_Texte source_:
____________

Cette brève analyse montre que les facteurs sémantiques utilisés dans les tâches de MCT ne favorisent pas les effets sur le rappel de l’ordre. Leur organisation, qui devrait avoir un effet sur le rappel de l’ordre, n’est pas prise en compte. Les auteurs s’intéressant aux effets des connaissances sémantiques sur la mémorisation à court terme se sont contentés de sélectionner un facteur sémantique, la catégorisation par exemple, en négligeant son organisation en MLT. Il est pourtant peu probable que les items appartenant tous à la même catégorie soient placés de façon aléatoire en MLT. Les listes sémantiques des tâches de MCT réalisées jusque-là ne prenant pas en compte cette organisation, elles doivent donc être en conflit avec la structure de la MLT.

6. Conclusion

Il apparaît aujourd’hui que les connaissances sémantiques de la MLT jouent un rôle prépondérant en MCT en permettant d’augmenter les performances dans le rappel des items. Cependant, il ne semble pas qu’on ait encore bien élucidé la nature exacte de cet effet. Elles améliorent le rappel d’items, mais leur effet sur le rappel de l’information d’ordre n’est pas encore déterminé. Les données de la littérature présentent des effets hétérogènes : absence d’effet ou effet néfaste. Les différences méthodologiques ne suffisent pas à expliquer ces différences. Saint-Aubin et Poirier (1999, 2000) ont tenté d’interpréter le rôle des connaissances sémantiques sur le rappel à court terme de l’information d’ordre dans le cadre des modèles basés sur la rédintégration, mais les données contradictoires qu’ils ont obtenues en 2005 (Saint-Aubin, Ouellette et Poirier) les ont conduits de nouveau à modifier ce modèle. Les incessantes révisions de ces modèles pour interpréter ces données hétérogènes nous conduisent à nous interroger sur leur validité. Avant de tenter d’interpréter les effets des connaissances sémantiques sur le rappel de l’ordre, il est nécessaire de tester différents facteurs sémantiques et d’observer les mêmes effets pour un même facteur, comme la catégorisation par exemple.

____________

(Entrées enregistrées)
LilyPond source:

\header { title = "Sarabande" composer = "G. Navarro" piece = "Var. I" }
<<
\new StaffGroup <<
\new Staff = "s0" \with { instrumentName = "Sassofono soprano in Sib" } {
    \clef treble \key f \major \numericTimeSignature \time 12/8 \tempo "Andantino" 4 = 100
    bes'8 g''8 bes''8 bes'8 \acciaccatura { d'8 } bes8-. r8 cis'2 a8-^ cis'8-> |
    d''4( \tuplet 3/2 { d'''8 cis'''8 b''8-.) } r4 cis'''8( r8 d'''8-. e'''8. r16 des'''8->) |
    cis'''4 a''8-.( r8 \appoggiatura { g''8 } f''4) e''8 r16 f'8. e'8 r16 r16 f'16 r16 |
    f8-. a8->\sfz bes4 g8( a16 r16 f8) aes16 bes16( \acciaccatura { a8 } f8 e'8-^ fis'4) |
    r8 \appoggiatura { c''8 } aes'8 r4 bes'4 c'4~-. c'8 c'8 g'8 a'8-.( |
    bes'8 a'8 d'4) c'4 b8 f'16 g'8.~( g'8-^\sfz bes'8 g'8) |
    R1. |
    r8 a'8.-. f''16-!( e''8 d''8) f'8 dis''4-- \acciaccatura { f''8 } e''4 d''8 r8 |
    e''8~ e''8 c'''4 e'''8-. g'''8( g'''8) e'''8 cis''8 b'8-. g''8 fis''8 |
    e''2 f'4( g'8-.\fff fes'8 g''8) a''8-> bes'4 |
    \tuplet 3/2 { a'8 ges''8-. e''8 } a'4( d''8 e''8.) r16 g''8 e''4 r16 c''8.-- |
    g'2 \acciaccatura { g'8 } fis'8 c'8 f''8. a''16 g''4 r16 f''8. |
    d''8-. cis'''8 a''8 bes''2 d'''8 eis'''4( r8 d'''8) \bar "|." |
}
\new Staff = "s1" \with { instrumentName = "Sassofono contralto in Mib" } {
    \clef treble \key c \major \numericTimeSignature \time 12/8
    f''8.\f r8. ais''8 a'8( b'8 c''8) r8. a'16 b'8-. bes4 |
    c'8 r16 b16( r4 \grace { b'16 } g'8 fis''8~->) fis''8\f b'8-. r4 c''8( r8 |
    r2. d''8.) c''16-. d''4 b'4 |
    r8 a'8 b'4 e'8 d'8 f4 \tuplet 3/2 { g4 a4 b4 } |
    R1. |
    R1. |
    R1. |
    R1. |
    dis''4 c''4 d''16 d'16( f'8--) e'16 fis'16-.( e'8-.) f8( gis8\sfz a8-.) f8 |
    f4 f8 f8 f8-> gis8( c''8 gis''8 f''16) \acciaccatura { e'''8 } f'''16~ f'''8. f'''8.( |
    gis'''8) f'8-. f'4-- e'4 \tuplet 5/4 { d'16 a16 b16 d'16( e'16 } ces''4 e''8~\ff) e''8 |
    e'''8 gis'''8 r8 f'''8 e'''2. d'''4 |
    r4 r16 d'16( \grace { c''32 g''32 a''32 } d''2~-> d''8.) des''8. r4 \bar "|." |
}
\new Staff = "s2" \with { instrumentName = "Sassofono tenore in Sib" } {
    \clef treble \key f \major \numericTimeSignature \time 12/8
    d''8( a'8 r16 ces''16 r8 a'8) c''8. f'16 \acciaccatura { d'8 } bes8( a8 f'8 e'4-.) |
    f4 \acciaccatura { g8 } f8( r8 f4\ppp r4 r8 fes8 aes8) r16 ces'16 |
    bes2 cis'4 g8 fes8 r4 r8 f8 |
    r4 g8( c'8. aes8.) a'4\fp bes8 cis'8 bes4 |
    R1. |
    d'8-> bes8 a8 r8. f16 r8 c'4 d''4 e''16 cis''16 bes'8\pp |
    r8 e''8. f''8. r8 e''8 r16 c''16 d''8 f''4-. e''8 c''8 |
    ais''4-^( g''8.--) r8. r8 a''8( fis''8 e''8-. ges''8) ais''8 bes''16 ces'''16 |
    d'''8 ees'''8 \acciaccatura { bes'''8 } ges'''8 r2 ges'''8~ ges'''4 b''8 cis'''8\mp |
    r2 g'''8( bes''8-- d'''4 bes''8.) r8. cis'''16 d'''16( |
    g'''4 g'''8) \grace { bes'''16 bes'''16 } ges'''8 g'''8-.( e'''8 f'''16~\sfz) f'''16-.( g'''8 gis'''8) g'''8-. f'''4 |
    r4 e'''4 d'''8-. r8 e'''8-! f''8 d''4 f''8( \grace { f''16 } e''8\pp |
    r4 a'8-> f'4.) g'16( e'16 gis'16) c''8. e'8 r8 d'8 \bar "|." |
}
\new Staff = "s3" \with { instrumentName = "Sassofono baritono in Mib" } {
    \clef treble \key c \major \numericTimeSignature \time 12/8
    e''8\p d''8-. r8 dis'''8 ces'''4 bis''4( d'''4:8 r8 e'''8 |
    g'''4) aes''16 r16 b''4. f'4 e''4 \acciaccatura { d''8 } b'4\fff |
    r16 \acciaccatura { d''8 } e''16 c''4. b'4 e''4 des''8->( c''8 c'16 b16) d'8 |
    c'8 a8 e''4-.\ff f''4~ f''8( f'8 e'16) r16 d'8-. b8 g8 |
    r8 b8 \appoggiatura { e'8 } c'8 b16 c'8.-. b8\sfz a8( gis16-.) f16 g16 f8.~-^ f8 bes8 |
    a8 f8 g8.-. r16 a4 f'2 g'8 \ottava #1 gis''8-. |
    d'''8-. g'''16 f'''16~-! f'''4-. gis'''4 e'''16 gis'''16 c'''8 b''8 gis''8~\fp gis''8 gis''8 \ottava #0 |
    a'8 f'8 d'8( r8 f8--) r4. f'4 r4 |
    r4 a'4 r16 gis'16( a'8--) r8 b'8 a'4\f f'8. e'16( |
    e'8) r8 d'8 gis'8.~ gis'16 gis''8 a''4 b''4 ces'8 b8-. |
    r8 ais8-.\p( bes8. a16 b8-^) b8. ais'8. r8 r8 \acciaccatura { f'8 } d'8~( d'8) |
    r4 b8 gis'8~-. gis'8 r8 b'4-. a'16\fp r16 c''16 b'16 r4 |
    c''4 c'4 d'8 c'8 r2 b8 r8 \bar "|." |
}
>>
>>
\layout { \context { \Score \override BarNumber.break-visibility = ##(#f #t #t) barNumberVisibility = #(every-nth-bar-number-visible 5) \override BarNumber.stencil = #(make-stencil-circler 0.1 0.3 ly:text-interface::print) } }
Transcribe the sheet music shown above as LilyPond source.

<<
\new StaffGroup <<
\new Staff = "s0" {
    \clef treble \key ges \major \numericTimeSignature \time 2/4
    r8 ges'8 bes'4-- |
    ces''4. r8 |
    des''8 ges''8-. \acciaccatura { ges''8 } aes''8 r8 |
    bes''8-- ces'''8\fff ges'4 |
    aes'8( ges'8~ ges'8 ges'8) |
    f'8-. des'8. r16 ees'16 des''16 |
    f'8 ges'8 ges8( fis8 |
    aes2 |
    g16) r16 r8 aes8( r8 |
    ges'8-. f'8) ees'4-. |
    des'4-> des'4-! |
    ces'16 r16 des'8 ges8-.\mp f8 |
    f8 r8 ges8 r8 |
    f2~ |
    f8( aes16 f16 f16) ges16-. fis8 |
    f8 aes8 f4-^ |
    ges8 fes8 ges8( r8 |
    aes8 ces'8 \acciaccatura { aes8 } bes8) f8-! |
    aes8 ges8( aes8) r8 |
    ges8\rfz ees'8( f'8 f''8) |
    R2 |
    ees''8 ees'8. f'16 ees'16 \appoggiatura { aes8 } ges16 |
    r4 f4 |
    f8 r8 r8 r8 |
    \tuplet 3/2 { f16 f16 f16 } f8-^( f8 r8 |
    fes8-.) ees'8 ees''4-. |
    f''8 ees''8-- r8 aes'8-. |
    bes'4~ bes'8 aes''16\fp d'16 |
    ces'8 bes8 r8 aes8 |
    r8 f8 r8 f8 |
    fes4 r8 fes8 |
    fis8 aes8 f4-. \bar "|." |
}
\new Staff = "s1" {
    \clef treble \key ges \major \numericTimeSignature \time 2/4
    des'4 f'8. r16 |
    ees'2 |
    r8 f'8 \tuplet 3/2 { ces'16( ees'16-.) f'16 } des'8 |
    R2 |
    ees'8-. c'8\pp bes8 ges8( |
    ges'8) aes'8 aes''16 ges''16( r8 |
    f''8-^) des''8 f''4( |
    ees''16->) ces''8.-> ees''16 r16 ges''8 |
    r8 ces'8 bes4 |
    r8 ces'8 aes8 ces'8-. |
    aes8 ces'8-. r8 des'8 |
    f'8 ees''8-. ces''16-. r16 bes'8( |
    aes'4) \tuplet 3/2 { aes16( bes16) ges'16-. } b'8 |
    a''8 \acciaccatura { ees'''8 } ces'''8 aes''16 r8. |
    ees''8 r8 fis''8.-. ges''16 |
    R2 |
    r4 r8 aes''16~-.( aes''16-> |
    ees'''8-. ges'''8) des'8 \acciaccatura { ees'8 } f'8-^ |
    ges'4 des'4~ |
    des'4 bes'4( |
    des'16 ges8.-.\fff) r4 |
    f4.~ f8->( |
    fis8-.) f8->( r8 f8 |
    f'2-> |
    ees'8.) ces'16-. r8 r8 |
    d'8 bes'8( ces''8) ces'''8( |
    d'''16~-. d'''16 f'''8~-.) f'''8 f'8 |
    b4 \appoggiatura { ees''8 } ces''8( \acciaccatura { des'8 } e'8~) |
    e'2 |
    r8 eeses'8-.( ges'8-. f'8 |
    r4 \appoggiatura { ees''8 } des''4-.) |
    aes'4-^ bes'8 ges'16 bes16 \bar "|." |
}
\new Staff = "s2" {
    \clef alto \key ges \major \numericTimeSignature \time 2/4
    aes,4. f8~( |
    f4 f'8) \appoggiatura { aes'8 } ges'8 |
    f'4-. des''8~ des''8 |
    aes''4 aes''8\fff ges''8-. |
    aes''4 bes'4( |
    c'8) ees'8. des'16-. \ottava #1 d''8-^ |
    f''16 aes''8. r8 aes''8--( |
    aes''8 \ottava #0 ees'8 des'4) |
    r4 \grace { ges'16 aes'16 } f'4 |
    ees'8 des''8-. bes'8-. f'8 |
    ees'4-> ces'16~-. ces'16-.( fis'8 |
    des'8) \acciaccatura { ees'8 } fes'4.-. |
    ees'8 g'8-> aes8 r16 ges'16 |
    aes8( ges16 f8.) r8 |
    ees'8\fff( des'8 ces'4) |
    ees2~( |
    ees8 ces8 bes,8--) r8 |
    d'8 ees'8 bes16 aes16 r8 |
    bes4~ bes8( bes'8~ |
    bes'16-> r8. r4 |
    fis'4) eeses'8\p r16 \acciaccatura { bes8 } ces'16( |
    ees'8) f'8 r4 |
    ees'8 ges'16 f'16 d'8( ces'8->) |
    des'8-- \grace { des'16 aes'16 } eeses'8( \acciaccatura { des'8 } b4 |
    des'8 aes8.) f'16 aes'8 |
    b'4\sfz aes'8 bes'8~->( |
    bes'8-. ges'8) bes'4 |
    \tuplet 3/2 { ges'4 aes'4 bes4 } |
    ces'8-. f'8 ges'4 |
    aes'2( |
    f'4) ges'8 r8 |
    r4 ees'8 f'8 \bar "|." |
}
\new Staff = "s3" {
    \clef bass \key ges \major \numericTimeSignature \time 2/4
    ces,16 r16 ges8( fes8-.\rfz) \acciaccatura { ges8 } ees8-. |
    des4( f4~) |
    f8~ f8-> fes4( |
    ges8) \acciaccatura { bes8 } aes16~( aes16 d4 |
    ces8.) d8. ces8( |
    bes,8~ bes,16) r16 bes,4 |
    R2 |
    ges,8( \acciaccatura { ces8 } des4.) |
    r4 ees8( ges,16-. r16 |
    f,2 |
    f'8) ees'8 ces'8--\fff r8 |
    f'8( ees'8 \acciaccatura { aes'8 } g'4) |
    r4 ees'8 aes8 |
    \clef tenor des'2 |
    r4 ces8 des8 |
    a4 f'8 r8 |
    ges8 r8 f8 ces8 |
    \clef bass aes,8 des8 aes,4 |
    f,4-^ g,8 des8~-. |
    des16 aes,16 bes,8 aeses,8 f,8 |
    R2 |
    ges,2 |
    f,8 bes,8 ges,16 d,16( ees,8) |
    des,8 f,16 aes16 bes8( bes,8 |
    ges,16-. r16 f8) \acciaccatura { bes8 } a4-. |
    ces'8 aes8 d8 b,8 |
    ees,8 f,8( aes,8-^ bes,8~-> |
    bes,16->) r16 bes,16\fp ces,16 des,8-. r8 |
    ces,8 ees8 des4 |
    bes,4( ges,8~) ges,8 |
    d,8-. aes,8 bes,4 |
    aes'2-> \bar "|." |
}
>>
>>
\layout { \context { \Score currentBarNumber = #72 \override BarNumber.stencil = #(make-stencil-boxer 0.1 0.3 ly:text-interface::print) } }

____________

_Problème 1_:
D'après le texte source, quels effets des connaissances sémantiques sur le rappel de l'ordre les données de la littérature présentent-elles ?
_Problème 2_:
Recopiez le passage du texte source qui va de « Cette brève analyse » jusqu'à « structure de la MLT. ».

_Corrigé 1_:
Des effets hétérogènes : absence d'effet ou effet néfaste.

_Corrigé 2_:
Cette brève analyse montre que les facteurs sémantiques utilisés dans les tâches de MCT ne favorisent pas les effets sur le rappel de l’ordre. Leur organisation, qui devrait avoir un effet sur le rappel de l’ordre, n’est pas prise en compte. Les auteurs s’intéressant aux effets des connaissances sémantiques sur la mémorisation à court terme se sont contentés de sélectionner un facteur sémantique, la catégorisation par exemple, en négligeant son organisation en MLT. Il est pourtant peu probable que les items appartenant tous à la même catégorie soient placés de façon aléatoire en MLT. Les listes sémantiques des tâches de MCT réalisées jusque-là ne prenant pas en compte cette organisation, elles doivent donc être en conflit avec la structure de la MLT.